When I see people ordering 1200W power supplies it makes me die inside. Most systems will pull a quarter of that. It’s a grim waste of money. All components will state their required wattage so finding out how much your system needs is not a difficult task. An efficient 550W supply will power the system in this article, place the system demand nicely on the supply’s efficiency curve, and stop the fan from spinning up outside of heavy loads.

I recommend the Corsair RM550x, I’ve had a whole office of them running here for several years and am very happy with them. Alternatively the Be Quiet range of Power Zone power supplies are also very good.

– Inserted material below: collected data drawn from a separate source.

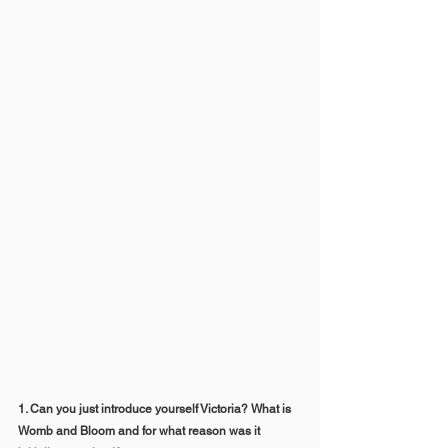
1. Can you just introduce yourself Victoria? What is 
Womb and Bloom and for what reason was it 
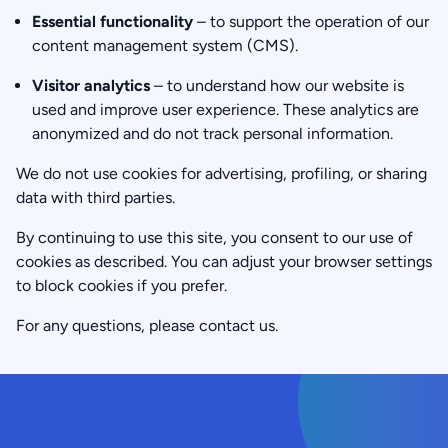
Essential functionality
– to support the operation of our
content management system (CMS).
Visitor analytics
– to understand how our website is
used and improve user experience. These analytics are
anonymized and do not track personal information.
We do not use cookies for advertising, profiling, or sharing
data with third parties.
By continuing to use this site, you consent to our use of
cookies as described. You can adjust your browser settings
to block cookies if you prefer.
For any questions, please contact us.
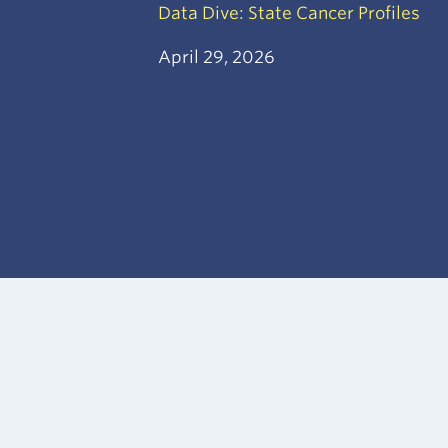
Data Dive: State Cancer Profiles
April 29, 2026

Don’t try to save money here. If you buy a £30 PSU and it pops, it will could take out that nice motherboard, processor, RAM and GPU you just picked out. I’ve seen this happen again and again.

RAM

Ryzen performance seems to be a bit sensitive to RAM speed. I’d recommend a dual channel kit of DDR4 2666, above that you are not likely to see a measurable performance increase, and you won’t really want to be overclocking them. If you see a 3200 kit on sale for the same price, go for that, but don’t shell out extra as you will only see 1-2% improvement in performance.

You’ll want 16GB or 32GB of memory. I personally rarely get anywhere near using 16GB so that’s an easy cost saving you can make.

Case

From a case, we want good airflow, lots of space (especially since GPUs just keep getting longer), and decent sound dampening. The key thing here is we don’t want or need a lot of (small, loud) fans. With a decent layout and good air flow one or two 180mm fans will provide more than enough air flow.

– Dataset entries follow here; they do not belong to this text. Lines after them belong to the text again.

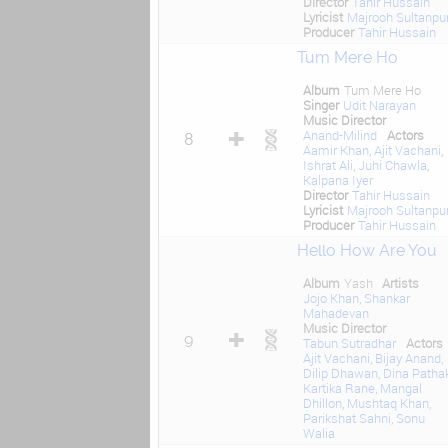
Director
Tahir Hussain
Lyricist
Majrooh Sultanpur
Producer
Tahir Hussain
Tum Mere Ho
Album
Tum Mere Ho
Singer
Udit Narayan
Music Director
Anand-Milind
Actors
8
Aamir Khan
,
Ajit Vachani
,
Ishrat Ali
,
Juhi Chawla
,
Kalpana Iyer
Director
Tahir Hussain
Lyricist
Majrooh Sultanpur
Producer
Tahir Hussain
Hello How Are You
Album
Yash
Artists
Jojo Khan
,
Shankar
Mahadevan
Music Director
9
Tabun Sutradhar
Actors
Ajit Vachani
,
Bijay Anand
,
Dilip Dhawan
,
Dina Patha
Kartika Rane
,
Mangal
Dhillon
,
Mushtaq Khan
,
Parikshat Sahni
,
Sonu
Walia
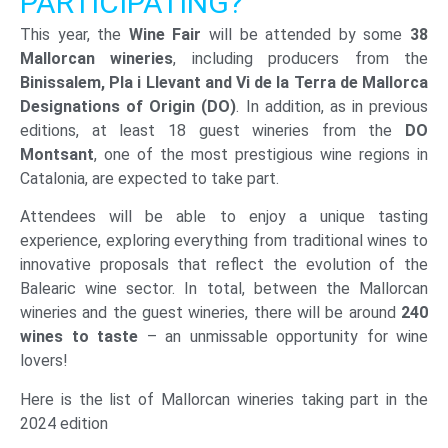
PARTICIPATING?
This year, the
Wine Fair
will be attended by some
38
Mallorcan wineries
, including producers from the
Binissalem, Pla i Llevant and Vi de la Terra de Mallorca
Designations of Origin (DO)
. In addition, as in previous
editions, at least 18 guest wineries from the
DO
Montsant
, one of the most prestigious wine regions in
Catalonia, are expected to take part.
Attendees will be able to enjoy a unique tasting
experience, exploring everything from traditional wines to
innovative proposals that reflect the evolution of the
Balearic wine sector. In total, between the Mallorcan
wineries and the guest wineries, there will be around
240
wines to taste
– an unmissable opportunity for wine
lovers!
Here is the list of Mallorcan wineries taking part in the
2024 edition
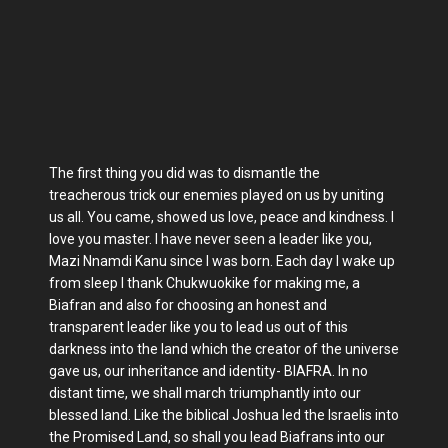
The first thing you did was to dismantle the
treacherous trick our enemies played on us by uniting
us all. You came, showed us love, peace and kindness. I
love you master. I have never seen a leader like you,
Mazi Nnamdi Kanu since I was born. Each day I wake up
from sleep I thank Chukwuokike for making me, a
Biafran and also for choosing an honest and
transparent leader like you to lead us out of this
darkness into the land which the creator of the universe
gave us, our inheritance and identity- BIAFRA. In no
distant time, we shall march triumphantly into our
blessed land. Like the biblical Joshua led the Israelis into
the Promised Land, so shall you lead Biafrans into our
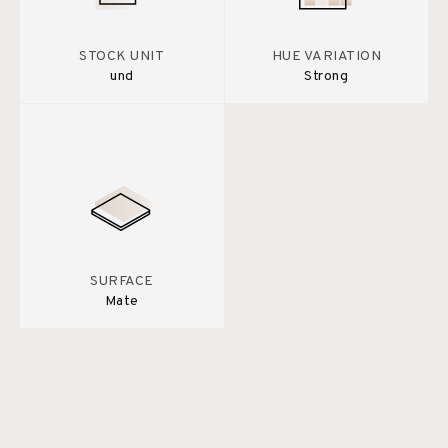
STOCK UNIT
HUE VARIATION
und
Strong
SURFACE
Mate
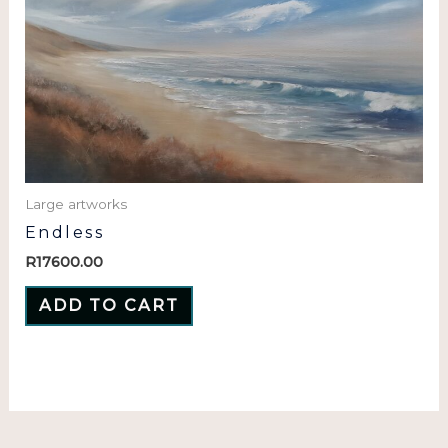
Large artworks
Endless
R
17600.00
ADD TO CART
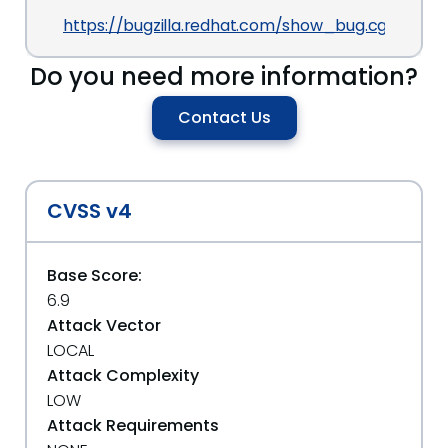
https://bugzilla.redhat.com/show_bug.cgi?id=70
Do you need more information?
Contact Us
CVSS v4
Base Score:
6.9
Attack Vector
LOCAL
Attack Complexity
LOW
Attack Requirements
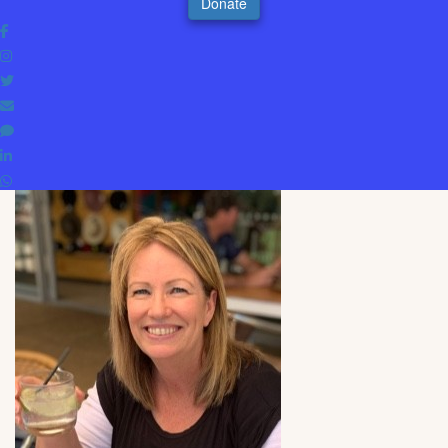
Donate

My go-to for silent cases has always been the Antec p180/p182/p190 series, but for some strange reason they decided to stop making them. This is a shame since the segmented off PSU and disk compartment design allowed for excellent airflow.

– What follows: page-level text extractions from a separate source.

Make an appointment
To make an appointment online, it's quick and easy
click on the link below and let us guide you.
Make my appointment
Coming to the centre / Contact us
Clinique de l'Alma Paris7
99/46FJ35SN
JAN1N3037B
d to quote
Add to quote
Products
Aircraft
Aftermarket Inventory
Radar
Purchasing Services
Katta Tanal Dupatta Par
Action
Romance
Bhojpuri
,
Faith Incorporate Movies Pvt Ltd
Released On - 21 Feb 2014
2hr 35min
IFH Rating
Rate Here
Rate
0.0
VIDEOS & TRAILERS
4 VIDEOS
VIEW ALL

The Corsair Carbide Series 330R is a worthy successor. With lots of space, and a lot of thought given to acoustics, cable placement and air flow. Barring the lack of compartments, my only criticism of the case currently is the lack of USB 3.1c support on the front panel. Which is a small complaint now, but may become more of an annoyance as the standard becomes widespread.

Keyboard and mouse:

This one is up to you. I have the Microsoft 4000 ergonomic keyboards with a Logitech G400s mouse. I’ve had bad RSI in the past and this keyboard and mouse combo has eliminated that pain from my life. As well as being ergonomic the keyboard is brilliantly efficient. Using it I can type faster on this keyboard than my brain is able to think. Which explains my Twitter account.

Go for a mechanical behemoth and a gamer mouse that looks like an ugly Michael Bay Transformer if you want, but don’t say I didn’t warn you.

Screen(s).

Almost there. Now we just have to pick a screen. I recommend the Dell U2715h. Or the U2515 if you want a smaller screen or a dual screen setup. These screens hands down win when it comes to colour reproduction as they are incredibly high quality and come calibrated from the factory. I’ve also never found a dead pixel on one of them. The 1440p resolution is a good compromise against the cramped feel of 1080 and the eye squinting and potentially stunted performance of 4k.

They also have very small bezels which is aesthetically pleasing for a single monitor user and useful in a more practical sense for multi screen setups.

That said, If you can avoid a dual monitors do. With displays being high enough resolution to have multiple windows open side by side, you can focus your work area down. This will avoid unergonomic neck movements and also reduce the temptations to have a distraction in that secondary monitor like Youtube, your emails, social media or blogs about building workstation PCs.